Treatment Protocol for Hyperglycemia with Diabetic Ketoacidosis (DKA)
The treatment of diabetic ketoacidosis requires aggressive fluid resuscitation with isotonic saline (15-20 ml/kg/hour initially), followed by insulin therapy (0.1 units/kg/hour continuous IV infusion without bolus), and careful electrolyte management, particularly potassium replacement when serum K+ falls below 5.5 mEq/L. 1
Diagnosis and Assessment
DKA is diagnosed based on the following criteria:
- Blood glucose >250 mg/dL
- Arterial pH <7.3
- Bicarbonate <15 mEq/L
- Moderate ketonemia or ketonuria 1
Severity classification:
| Parameter | Mild | Moderate | Severe |
|---|---|---|---|
| Arterial pH | 7.25-7.30 | 7.00-7.24 | <7.00 |
| Bicarbonate (mEq/L) | 15-18 | 10-14 | <10 |
| Mental Status | Alert | Alert/drowsy | Stupor/coma |
Treatment Algorithm
1. Fluid Therapy
- First hour: Isotonic saline at 15-20 ml/kg/hour 1
- Subsequent hours: Switch to 0.45% saline at 4-14 ml/kg/hour based on corrected sodium levels
- Corrected sodium formula: Measured sodium + 1.6 × [(glucose mg/dl - 100)/100] 1
- Balanced crystalloid solutions are preferred over normal saline for maintenance fluid therapy
2. Insulin Therapy
- Start continuous IV regular insulin at 0.1 units/kg/hour without an initial bolus 1, 2
- Target glucose reduction rate: 50-70 mg/dL/hour 1
- For patients with chronic kidney disease and heart failure: Consider reduced rate of 0.05 units/kg/hour 1
- Alternative for uncomplicated DKA in appropriate settings: Subcutaneous rapid-acting insulin analogs 1
3. Electrolyte Management
- Potassium: Begin replacement when serum K+ <5.5 mEq/L
- Add 20-30 mEq/L potassium to IV fluids (2/3 KCl and 1/3 KPO₄) 1
- Phosphate: Generally included in replacement as KPO₄, especially with severe hypophosphatemia 1
Monitoring Protocol
Hourly monitoring:
- Vital signs
- Neurological status
- Blood glucose
- Fluid input/output 1
Every 2-4 hours monitoring:
- Electrolytes
- BUN
- Creatinine
- Venous pH 1
Resolution Criteria
DKA is considered resolved when:
- Glucose <200 mg/dL
- Serum bicarbonate ≥18 mEq/L
- Venous pH >7.3 1
Complications to Watch For
- Cerebral edema: Rare but potentially fatal, especially in children (0.7-1.0%)
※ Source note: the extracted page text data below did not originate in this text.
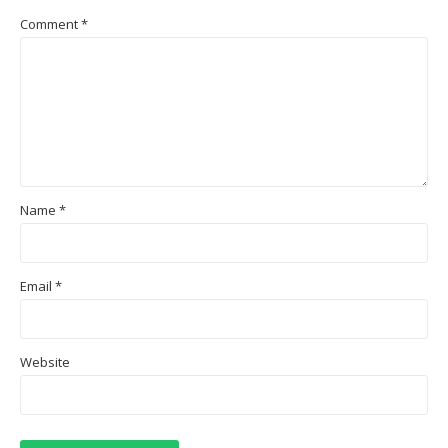
Comment
*
Name
*
Email
*
Website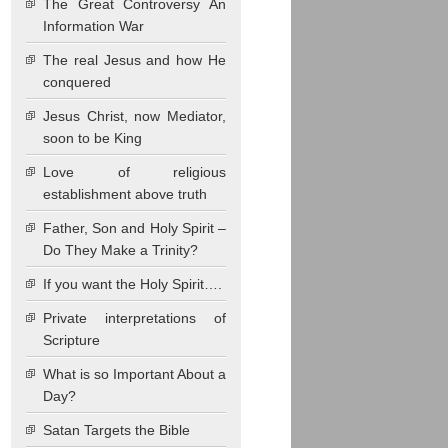
The Great Controversy An
Information War
The real Jesus and how He
conquered
Jesus Christ, now Mediator,
soon to be King
Love of religious
establishment above truth
Father, Son and Holy Spirit –
Do They Make a Trinity?
If you want the Holy Spirit….
Private interpretations of
Scripture
What is so Important About a
Day?
Satan Targets the Bible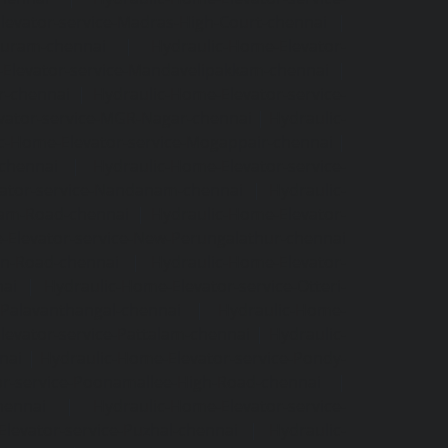
levator-service-Madras-High-Court-chennai
|
puram-chennai
|
Hydraulic-Home-Elevator-
Elevator-service-Mandavelipakkam-chennai
|
r-chennai
|
Hydraulic-Home-Elevator-service-
vator-service-MGR-Nagar-chennai
|
Hydraulic-
c-Home-Elevator-service-Mogappair-chennai
|
-chennai
|
Hydraulic-Home-Elevator-service-
vator-service-Nandanam-chennai
|
Hydraulic-
kam-Road-chennai
|
Hydraulic-Home-Elevator-
-Elevator-service-New-Perungalathur-chennai
an-Road-chennai
|
Hydraulic-Home-Elevator-
nai
|
Hydraulic-Home-Elevator-service-Otteri-
-Palavanthangal-chennai
|
Hydraulic-Home-
levator-service-Pattalam-chennai
|
Hydraulic-
nai
|
Hydraulic-Home-Elevator-service-Pondy-
or-service-Poonamallee-High-Road-chennai
|
hennai
|
Hydraulic-Home-Elevator-service-
levator-service-Puzhal-chennai
|
Hydraulic-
- Hypoglycemia: Monitor closely during insulin therapy
- Hypokalemia: Can develop rapidly with insulin therapy
- Fluid overload: Particularly in patients with cardiac or renal compromise 1
Common Pitfalls to Avoid
- Premature termination of IV insulin therapy before resolution of ketosis 3
- Insufficient timing or dosing of subcutaneous insulin before discontinuation of IV insulin 3
- Inadequate fluid replacement
- Failure to identify and treat the precipitating cause of DKA 1
- Overly rapid correction of hyperglycemia, which can lead to cerebral edema 1
Transition to Subcutaneous Insulin
- Begin subcutaneous insulin before discontinuing IV insulin to prevent recurrence of hyperglycemia and ketosis
- Overlap IV and subcutaneous insulin administration by 1-2 hours 1
- For patients with established diabetes: Resume previous insulin regimen if effective
- For new-onset diabetes: Calculate total daily dose based on weight (typically 0.5-0.8 units/kg/day) 1
Pre-Discharge Requirements
- Identification and treatment of precipitating factors (infection, missed insulin, etc.)
- Patient education on:
- Diabetes self-management
- Blood glucose monitoring
- Sick-day management
- When to seek medical attention
- Proper medication administration 1
- Schedule follow-up appointment 1
This protocol emphasizes the importance of aggressive initial fluid resuscitation followed by careful insulin and electrolyte management, with close monitoring to prevent complications and ensure complete resolution of the metabolic derangements of DKA.